DATASET ENTRIES:
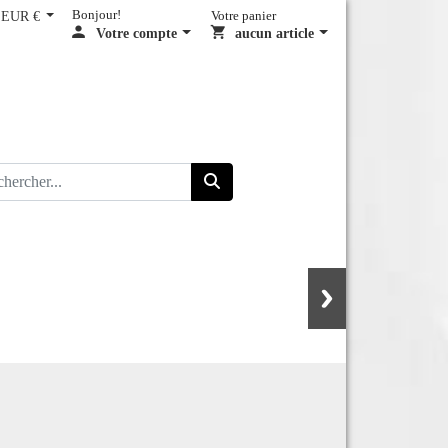
EUR €
Bonjour!
Votre panier
Votre compte
aucun article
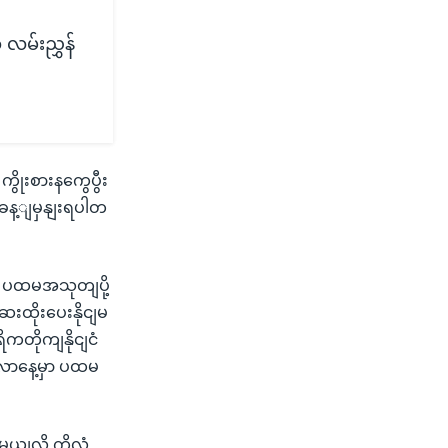
လမ်းညွှန်
ိုးစားနကွေပွီး
ခန့ျမှနျးရပါတ
 ပထမအသုတျပို့
းထိုးပေးနိုငျမ
ကတိုကျနိုငျငံ
လာနေ့မှာ ပထမ
မယျလို့ ကိုလံ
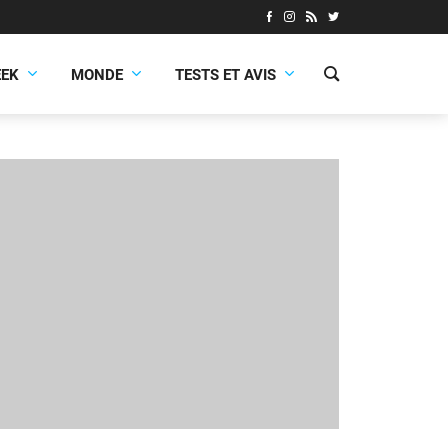
EEK
MONDE
TESTS ET AVIS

ABOUT THIS EXERCISE: Substitute "Mon" for every "Votre" in the text of the records above and give that text again with nothing else changed. Omit the pictures.

TASK ANSWER:
EUR €
Bonjour!
Mon panier
Mon compte
aucun article
လမ်းညွှန်
ိုးစားနကွေပွီး
ခန့ျမှနျးရပါတ
 ပထမအသုတျပို့
းထိုးပေးနိုငျမ
ကတိုကျနိုငျငံ
လာနေ့မှာ ပထမ
မယျလို့ ကိုလံ
EEK
MONDE
TESTS ET AVIS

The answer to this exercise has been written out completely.